[Text passage]

It looks like investors used their votes to send a message to some directors during this year’s proxy season – and it wasn’t “keep up the good work.” This excerpt from a recent Bloomberg article explains:
Shareholders have withheld 20 percent or more of their votes for 102 directors at S&P 500 companies so far this year, the most in seven years, according to ISS Corporate Solutions, a consulting firm specializing in corporate governance. While largely symbolic, the votes at companies such as Wells Fargo and Exxon Mobil are recognized as signals of displeasure and put pressure on boards to engage.
“Institutional investors are becoming more actively involved in communicating displeasure through their votes,”said Peter Kimball, head of advisory and client services at the consulting firm, a unit of Institutional Shareholder Services. “Voting against directors at large-cap S&P 500 companies is a way for an institution to send a signal to other, smaller companies about the actions that they don’t like. That feedback trickles down.”
We’ve previously blogged about Blackrock & State Street’s increasing assertiveness when it comes to pushing for board action on their priorities – and their greater willingness to use their voting clout to send a message to boards that aren’t responsive. The results from this proxy season suggest that other institutions may be taking the same approach.

[/Text passage]

| Work to complete |
(A) Answer these questions about the passage on shareholder votes against directors:
(i) For how many S&P 500 directors have shareholders withheld 20 percent or more of their votes so far this year?
(ii) What position does Peter Kimball hold?
(iii) Which two institutions has the blog written about before for their increasing assertiveness?
(B) Can you sum up the passage on shareholder votes against directors in two sentences?

[Data excerpts]

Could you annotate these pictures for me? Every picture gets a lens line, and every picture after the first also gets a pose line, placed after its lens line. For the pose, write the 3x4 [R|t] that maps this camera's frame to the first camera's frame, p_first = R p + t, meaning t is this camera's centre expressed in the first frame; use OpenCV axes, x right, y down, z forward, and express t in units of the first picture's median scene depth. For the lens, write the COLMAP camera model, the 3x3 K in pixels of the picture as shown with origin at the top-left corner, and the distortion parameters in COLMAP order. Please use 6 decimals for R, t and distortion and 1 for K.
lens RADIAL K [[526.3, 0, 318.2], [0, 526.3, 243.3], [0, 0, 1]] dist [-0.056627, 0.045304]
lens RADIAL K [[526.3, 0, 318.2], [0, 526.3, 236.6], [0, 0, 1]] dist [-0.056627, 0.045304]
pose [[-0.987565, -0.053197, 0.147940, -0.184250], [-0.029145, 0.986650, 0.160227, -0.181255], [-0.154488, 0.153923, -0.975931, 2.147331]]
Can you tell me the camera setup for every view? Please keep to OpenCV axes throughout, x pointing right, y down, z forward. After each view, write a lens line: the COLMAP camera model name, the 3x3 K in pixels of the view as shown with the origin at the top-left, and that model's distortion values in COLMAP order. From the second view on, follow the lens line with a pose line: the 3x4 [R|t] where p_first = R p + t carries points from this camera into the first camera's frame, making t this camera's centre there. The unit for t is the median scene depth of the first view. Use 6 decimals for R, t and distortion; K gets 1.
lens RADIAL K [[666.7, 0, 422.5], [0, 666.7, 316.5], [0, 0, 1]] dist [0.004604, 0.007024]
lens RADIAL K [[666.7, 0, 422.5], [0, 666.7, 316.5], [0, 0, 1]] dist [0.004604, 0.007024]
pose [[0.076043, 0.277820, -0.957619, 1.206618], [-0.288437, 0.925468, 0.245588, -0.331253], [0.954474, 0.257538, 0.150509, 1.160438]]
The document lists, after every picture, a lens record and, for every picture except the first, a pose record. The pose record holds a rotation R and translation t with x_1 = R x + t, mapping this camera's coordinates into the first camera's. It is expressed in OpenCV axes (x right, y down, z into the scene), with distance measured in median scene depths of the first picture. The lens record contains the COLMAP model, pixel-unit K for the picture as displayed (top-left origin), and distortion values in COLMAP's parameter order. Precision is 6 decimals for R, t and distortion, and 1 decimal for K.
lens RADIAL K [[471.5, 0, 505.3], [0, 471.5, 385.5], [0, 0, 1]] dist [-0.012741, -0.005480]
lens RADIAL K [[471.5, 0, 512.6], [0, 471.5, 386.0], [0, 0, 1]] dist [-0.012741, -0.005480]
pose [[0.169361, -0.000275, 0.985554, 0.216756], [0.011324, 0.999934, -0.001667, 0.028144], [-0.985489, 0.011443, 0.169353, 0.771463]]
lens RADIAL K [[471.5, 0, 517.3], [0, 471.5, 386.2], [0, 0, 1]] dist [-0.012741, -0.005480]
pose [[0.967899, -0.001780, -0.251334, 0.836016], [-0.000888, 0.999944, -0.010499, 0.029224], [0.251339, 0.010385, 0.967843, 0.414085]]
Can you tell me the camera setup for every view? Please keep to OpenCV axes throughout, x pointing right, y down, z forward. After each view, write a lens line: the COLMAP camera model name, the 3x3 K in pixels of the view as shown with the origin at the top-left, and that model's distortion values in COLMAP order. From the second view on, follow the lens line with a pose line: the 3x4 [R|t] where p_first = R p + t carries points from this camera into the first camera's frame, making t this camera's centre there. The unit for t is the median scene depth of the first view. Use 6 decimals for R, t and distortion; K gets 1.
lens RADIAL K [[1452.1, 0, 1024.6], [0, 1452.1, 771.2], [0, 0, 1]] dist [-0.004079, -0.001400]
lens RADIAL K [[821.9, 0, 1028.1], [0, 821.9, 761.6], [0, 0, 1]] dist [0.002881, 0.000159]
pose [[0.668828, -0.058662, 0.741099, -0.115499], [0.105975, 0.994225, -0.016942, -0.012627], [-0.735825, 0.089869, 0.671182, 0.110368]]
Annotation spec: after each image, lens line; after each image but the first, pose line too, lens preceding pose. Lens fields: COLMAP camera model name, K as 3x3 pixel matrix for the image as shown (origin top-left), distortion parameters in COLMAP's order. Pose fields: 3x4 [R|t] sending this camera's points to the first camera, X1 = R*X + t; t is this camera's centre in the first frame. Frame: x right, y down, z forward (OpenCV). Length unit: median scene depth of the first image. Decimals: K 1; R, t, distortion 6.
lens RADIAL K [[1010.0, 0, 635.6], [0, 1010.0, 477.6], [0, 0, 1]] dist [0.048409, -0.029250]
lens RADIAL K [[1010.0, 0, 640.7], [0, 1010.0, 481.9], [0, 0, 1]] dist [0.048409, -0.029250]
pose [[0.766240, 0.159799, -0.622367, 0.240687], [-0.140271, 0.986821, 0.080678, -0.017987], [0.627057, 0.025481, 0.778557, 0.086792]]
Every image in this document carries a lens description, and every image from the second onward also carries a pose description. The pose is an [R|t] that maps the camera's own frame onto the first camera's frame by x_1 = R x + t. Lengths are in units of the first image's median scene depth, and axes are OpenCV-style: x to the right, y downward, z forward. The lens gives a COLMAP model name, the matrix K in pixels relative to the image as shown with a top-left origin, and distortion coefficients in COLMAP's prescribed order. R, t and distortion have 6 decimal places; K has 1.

[/Data excerpts]

| Responses to the exercise |
(A)
(i) 102 directors.
(ii) He is head of advisory and client services at ISS Corporate Solutions.
(iii) Blackrock and State Street.

(B) So far this year, shareholders have withheld 20 percent or more of their votes for 102 directors at S&P 500 companies, the most in seven years, and these votes signal displeasure and put pressure on boards to engage. This proxy season's results suggest that other institutions may be following Blackrock and State Street in using their voting clout to send a message to boards that aren't responsive.